### Goal of the exercise
Your output should be the lines of the entries below, exactly, from the first one through the line that holds "pouf: none [475,831,827,1163]".

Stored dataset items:

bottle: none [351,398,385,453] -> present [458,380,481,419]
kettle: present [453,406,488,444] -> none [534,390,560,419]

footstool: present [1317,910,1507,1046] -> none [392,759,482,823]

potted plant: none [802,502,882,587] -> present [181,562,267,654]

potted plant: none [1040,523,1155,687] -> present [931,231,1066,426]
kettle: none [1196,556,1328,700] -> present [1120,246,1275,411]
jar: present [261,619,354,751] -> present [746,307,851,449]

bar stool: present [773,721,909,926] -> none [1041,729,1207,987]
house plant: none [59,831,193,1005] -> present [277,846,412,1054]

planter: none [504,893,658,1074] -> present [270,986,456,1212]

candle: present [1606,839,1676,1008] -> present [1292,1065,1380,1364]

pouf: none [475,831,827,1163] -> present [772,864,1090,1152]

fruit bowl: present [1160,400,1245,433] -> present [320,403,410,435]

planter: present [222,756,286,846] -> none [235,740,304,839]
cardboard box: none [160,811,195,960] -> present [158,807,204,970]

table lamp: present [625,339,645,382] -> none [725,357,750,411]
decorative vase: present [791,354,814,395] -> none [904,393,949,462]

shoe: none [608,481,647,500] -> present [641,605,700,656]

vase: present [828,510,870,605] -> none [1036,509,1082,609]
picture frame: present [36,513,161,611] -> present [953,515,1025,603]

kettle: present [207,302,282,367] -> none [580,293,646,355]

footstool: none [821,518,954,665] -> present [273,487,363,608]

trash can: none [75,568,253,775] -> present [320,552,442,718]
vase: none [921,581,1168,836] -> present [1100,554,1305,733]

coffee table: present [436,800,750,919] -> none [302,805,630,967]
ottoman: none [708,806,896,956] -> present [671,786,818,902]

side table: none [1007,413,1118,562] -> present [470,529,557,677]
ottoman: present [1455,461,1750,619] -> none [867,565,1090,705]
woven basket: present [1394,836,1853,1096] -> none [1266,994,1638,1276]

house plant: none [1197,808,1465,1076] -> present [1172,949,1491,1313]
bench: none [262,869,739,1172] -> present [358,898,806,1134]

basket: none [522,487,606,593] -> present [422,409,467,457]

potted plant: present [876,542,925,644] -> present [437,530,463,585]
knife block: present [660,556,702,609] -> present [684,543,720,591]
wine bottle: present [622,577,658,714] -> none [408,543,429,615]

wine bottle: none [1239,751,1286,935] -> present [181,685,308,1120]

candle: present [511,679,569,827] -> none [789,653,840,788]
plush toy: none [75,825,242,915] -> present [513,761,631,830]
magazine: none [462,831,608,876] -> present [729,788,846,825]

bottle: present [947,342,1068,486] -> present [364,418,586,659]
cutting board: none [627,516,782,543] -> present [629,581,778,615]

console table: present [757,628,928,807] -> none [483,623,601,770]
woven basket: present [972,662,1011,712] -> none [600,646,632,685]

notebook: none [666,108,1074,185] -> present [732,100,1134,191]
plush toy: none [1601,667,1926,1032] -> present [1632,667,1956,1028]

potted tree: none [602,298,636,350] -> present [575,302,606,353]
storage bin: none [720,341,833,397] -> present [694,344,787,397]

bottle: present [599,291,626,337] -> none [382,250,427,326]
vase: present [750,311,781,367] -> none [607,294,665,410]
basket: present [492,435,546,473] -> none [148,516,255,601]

### Expected output
bottle: none [351,398,385,453] -> present [458,380,481,419]
kettle: present [453,406,488,444] -> none [534,390,560,419]

footstool: present [1317,910,1507,1046] -> none [392,759,482,823]

potted plant: none [802,502,882,587] -> present [181,562,267,654]

potted plant: none [1040,523,1155,687] -> present [931,231,1066,426]
kettle: none [1196,556,1328,700] -> present [1120,246,1275,411]
jar: present [261,619,354,751] -> present [746,307,851,449]

bar stool: present [773,721,909,926] -> none [1041,729,1207,987]
house plant: none [59,831,193,1005] -> present [277,846,412,1054]

planter: none [504,893,658,1074] -> present [270,986,456,1212]

candle: present [1606,839,1676,1008] -> present [1292,1065,1380,1364]

pouf: none [475,831,827,1163] -> present [772,864,1090,1152]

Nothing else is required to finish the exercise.